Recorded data

^^^^

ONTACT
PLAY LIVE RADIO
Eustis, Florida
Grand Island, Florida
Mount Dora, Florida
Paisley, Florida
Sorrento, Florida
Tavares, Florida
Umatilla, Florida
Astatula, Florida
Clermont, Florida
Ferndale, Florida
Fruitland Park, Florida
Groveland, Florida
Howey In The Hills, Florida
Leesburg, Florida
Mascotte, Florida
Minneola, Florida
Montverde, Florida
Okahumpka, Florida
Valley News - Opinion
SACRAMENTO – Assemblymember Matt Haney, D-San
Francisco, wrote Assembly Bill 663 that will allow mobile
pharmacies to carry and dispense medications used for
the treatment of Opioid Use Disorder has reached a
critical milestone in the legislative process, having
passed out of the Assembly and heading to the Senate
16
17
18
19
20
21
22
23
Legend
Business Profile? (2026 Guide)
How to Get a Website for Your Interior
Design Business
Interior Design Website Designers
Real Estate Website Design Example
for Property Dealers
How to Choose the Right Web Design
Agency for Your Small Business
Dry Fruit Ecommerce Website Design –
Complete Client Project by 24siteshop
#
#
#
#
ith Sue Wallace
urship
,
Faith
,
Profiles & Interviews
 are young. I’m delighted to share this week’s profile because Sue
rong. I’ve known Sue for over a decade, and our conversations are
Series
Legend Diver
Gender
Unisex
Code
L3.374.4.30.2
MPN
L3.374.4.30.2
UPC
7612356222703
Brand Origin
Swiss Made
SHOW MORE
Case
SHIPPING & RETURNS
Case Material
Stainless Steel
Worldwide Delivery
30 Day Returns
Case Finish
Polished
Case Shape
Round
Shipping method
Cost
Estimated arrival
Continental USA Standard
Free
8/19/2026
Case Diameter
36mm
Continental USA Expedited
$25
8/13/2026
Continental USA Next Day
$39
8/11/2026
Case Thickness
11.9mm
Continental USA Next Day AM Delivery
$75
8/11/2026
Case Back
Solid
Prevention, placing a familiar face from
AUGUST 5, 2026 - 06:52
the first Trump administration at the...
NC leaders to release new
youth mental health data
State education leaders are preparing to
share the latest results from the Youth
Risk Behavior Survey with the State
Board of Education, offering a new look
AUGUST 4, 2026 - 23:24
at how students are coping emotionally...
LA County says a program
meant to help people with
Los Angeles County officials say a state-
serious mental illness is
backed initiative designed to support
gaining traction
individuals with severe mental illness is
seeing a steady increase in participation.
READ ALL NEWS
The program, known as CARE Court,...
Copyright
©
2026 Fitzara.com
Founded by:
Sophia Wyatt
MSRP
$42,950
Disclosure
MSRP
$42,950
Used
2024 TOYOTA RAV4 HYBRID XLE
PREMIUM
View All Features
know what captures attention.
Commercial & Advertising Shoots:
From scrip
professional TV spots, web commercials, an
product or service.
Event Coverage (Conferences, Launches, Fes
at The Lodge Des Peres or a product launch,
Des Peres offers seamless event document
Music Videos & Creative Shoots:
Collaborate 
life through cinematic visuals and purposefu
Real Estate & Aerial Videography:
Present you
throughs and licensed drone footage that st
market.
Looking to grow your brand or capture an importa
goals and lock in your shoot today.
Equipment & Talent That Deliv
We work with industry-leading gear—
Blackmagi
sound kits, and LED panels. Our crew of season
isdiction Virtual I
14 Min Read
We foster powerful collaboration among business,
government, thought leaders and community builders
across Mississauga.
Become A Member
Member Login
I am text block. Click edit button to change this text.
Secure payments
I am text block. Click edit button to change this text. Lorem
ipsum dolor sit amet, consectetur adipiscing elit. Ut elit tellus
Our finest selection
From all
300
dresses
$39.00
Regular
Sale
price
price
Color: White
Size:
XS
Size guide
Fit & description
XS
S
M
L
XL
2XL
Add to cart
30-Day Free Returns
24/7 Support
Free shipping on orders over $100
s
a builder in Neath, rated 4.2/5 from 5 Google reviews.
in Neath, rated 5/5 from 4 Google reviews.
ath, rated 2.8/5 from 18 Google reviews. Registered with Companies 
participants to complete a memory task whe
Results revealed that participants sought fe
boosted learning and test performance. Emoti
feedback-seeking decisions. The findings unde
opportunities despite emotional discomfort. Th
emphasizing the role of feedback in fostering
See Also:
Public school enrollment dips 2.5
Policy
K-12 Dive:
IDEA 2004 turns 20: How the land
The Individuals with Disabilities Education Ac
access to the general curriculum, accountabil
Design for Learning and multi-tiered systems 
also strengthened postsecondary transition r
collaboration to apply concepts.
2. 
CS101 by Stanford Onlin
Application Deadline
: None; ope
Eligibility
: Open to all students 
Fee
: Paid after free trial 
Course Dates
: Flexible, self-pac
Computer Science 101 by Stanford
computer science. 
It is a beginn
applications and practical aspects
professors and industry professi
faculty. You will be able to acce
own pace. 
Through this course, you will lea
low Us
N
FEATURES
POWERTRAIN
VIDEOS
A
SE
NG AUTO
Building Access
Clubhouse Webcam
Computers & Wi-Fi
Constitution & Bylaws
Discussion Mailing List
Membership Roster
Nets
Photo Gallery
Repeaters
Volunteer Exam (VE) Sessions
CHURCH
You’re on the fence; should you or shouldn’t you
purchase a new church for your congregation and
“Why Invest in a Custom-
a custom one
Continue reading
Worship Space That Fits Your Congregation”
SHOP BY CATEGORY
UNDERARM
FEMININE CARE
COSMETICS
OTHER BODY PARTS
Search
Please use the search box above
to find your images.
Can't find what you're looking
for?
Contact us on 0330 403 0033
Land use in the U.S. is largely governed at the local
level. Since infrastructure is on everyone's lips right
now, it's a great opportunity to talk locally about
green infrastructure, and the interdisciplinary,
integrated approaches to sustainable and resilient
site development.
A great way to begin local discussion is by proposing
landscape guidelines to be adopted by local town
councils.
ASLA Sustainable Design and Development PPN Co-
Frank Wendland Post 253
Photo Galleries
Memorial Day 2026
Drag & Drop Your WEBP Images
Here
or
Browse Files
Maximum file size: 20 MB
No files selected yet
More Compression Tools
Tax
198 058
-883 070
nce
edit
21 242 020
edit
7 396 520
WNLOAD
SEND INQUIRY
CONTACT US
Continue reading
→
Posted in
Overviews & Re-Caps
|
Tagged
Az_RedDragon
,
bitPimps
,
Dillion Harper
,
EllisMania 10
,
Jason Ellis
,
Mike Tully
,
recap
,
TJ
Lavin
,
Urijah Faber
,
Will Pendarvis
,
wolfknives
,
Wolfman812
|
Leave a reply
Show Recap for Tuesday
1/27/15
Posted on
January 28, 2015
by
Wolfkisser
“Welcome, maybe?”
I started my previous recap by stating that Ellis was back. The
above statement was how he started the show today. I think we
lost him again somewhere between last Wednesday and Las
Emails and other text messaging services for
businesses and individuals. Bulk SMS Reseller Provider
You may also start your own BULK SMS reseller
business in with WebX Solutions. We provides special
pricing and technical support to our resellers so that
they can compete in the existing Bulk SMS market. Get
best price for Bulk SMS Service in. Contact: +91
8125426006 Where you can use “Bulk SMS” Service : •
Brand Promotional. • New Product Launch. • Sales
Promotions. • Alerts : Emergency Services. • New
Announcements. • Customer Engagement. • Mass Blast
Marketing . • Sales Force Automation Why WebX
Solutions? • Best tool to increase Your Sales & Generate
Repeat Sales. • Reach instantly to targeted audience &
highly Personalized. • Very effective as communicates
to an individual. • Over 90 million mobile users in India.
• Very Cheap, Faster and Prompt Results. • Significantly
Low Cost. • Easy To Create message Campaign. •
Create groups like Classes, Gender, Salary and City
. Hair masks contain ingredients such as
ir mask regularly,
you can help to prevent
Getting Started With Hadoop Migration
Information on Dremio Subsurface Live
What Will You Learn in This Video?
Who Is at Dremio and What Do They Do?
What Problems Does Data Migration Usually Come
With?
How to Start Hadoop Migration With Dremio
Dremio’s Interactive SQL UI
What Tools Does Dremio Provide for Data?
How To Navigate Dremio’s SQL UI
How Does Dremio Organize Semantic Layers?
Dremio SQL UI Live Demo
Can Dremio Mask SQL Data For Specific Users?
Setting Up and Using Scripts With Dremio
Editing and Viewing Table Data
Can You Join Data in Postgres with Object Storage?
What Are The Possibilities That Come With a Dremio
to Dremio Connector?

^^^^

• **Task goal**: Convert the lines from the start of the items up to and including the line with "pharmacies to carry" into a Markdown table with the columns Row and Line. Give each row a number, and skip any blank lines.

• **Solution to the exercise**:
| Row | Line |
|---|---|
| 1 | ONTACT |
| 2 | PLAY LIVE RADIO |
| 3 | Eustis, Florida |
| 4 | Grand Island, Florida |
| 5 | Mount Dora, Florida |
| 6 | Paisley, Florida |
| 7 | Sorrento, Florida |
| 8 | Tavares, Florida |
| 9 | Umatilla, Florida |
| 10 | Astatula, Florida |
| 11 | Clermont, Florida |
| 12 | Ferndale, Florida |
| 13 | Fruitland Park, Florida |
| 14 | Groveland, Florida |
| 15 | Howey In The Hills, Florida |
| 16 | Leesburg, Florida |
| 17 | Mascotte, Florida |
| 18 | Minneola, Florida |
| 19 | Montverde, Florida |
| 20 | Okahumpka, Florida |
| 21 | Valley News - Opinion |
| 22 | SACRAMENTO – Assemblymember Matt Haney, D-San |
| 23 | Francisco, wrote Assembly Bill 663 that will allow mobile |
| 24 | pharmacies to carry and dispense medications used for |